▸ Exercise
Below are the records. Retype exactly the lines between the lines holding "Mr. Anderson asked" and "Mrs. Willis said", inclusive.

▸ Given data
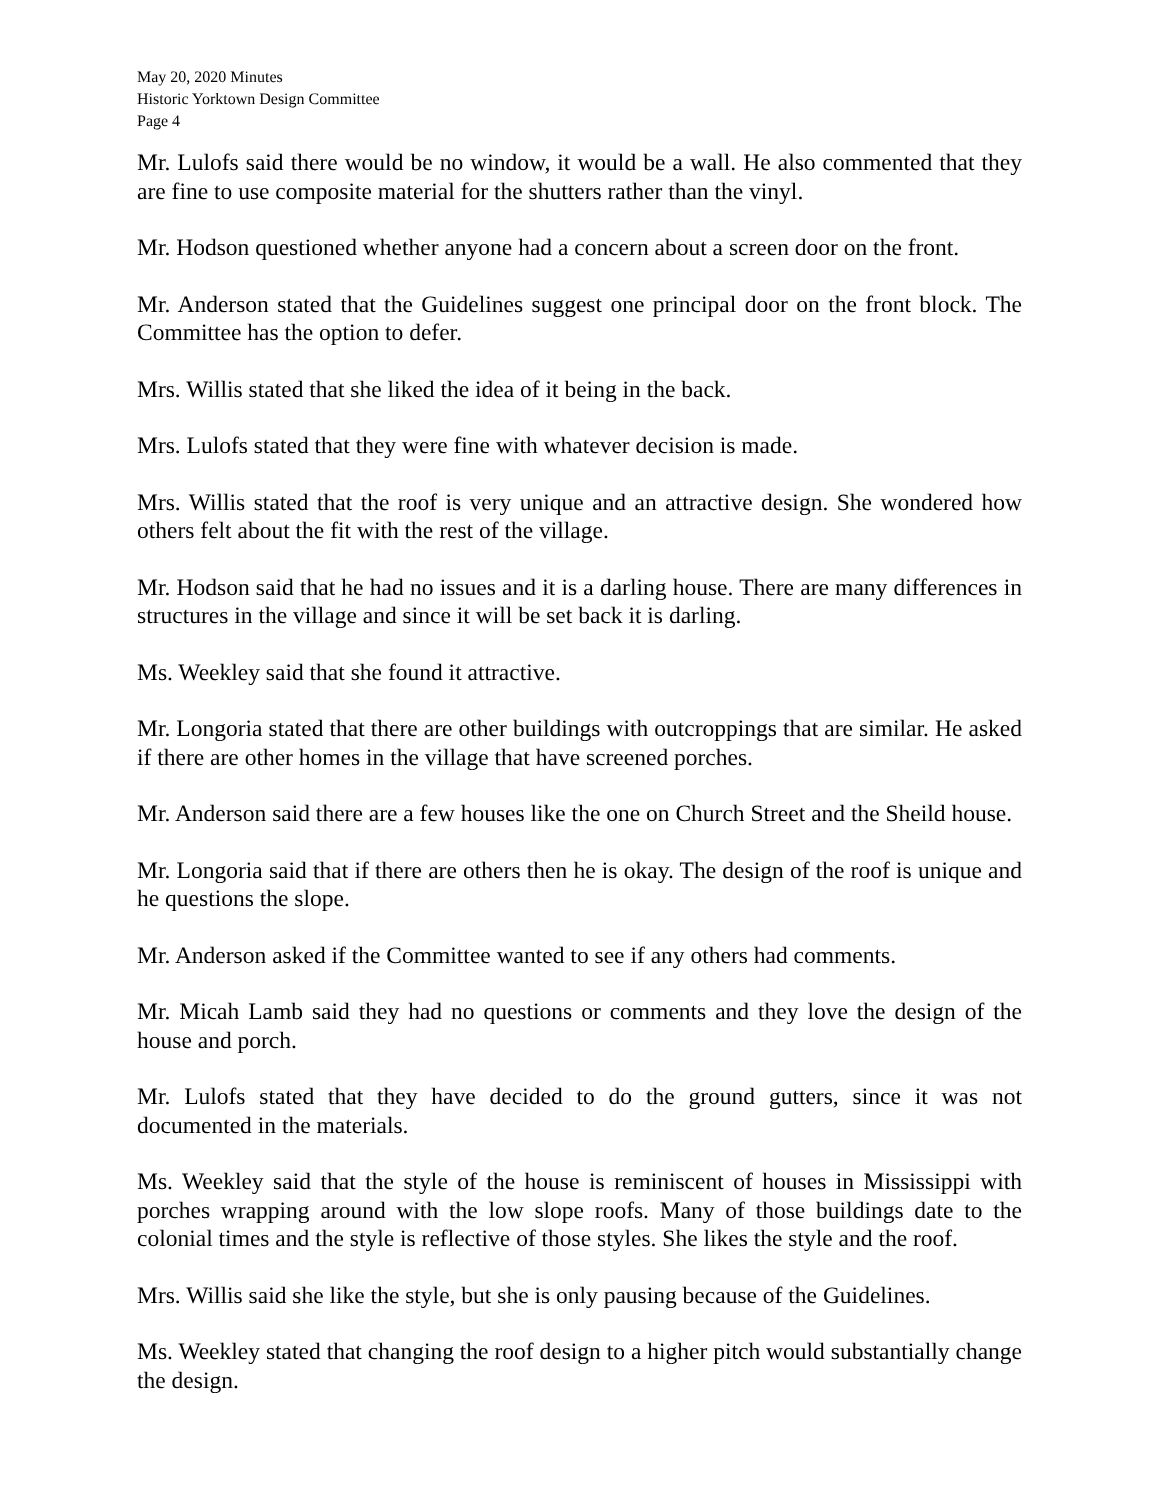May 20, 2020 Minutes
Historic Yorktown Design Committee
Page 4
Mr. Lulofs said there would be no window, it would be a wall. He also commented that they are fine to use composite material for the shutters rather than the vinyl.
Mr. Hodson questioned whether anyone had a concern about a screen door on the front.
Mr. Anderson stated that the Guidelines suggest one principal door on the front block. The Committee has the option to defer.
Mrs. Willis stated that she liked the idea of it being in the back.
Mrs. Lulofs stated that they were fine with whatever decision is made.
Mrs. Willis stated that the roof is very unique and an attractive design. She wondered how others felt about the fit with the rest of the village.
Mr. Hodson said that he had no issues and it is a darling house. There are many differences in structures in the village and since it will be set back it is darling.
Ms. Weekley said that she found it attractive.
Mr. Longoria stated that there are other buildings with outcroppings that are similar. He asked if there are other homes in the village that have screened porches.
Mr. Anderson said there are a few houses like the one on Church Street and the Sheild house.
Mr. Longoria said that if there are others then he is okay. The design of the roof is unique and he questions the slope.
Mr. Anderson asked if the Committee wanted to see if any others had comments.
Mr. Micah Lamb said they had no questions or comments and they love the design of the house and porch.
Mr. Lulofs stated that they have decided to do the ground gutters, since it was not documented in the materials.
Ms. Weekley said that the style of the house is reminiscent of houses in Mississippi with porches wrapping around with the low slope roofs. Many of those buildings date to the colonial times and the style is reflective of those styles. She likes the style and the roof.
Mrs. Willis said she like the style, but she is only pausing because of the Guidelines.
Ms. Weekley stated that changing the roof design to a higher pitch would substantially change the design.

▸ Output
Mr. Anderson asked if the Committee wanted to see if any others had comments.
Mr. Micah Lamb said they had no questions or comments and they love the design of the house and porch.
Mr. Lulofs stated that they have decided to do the ground gutters, since it was not documented in the materials.
Ms. Weekley said that the style of the house is reminiscent of houses in Mississippi with porches wrapping around with the low slope roofs. Many of those buildings date to the colonial times and the style is reflective of those styles. She likes the style and the roof.
Mrs. Willis said she like the style, but she is only pausing because of the Guidelines.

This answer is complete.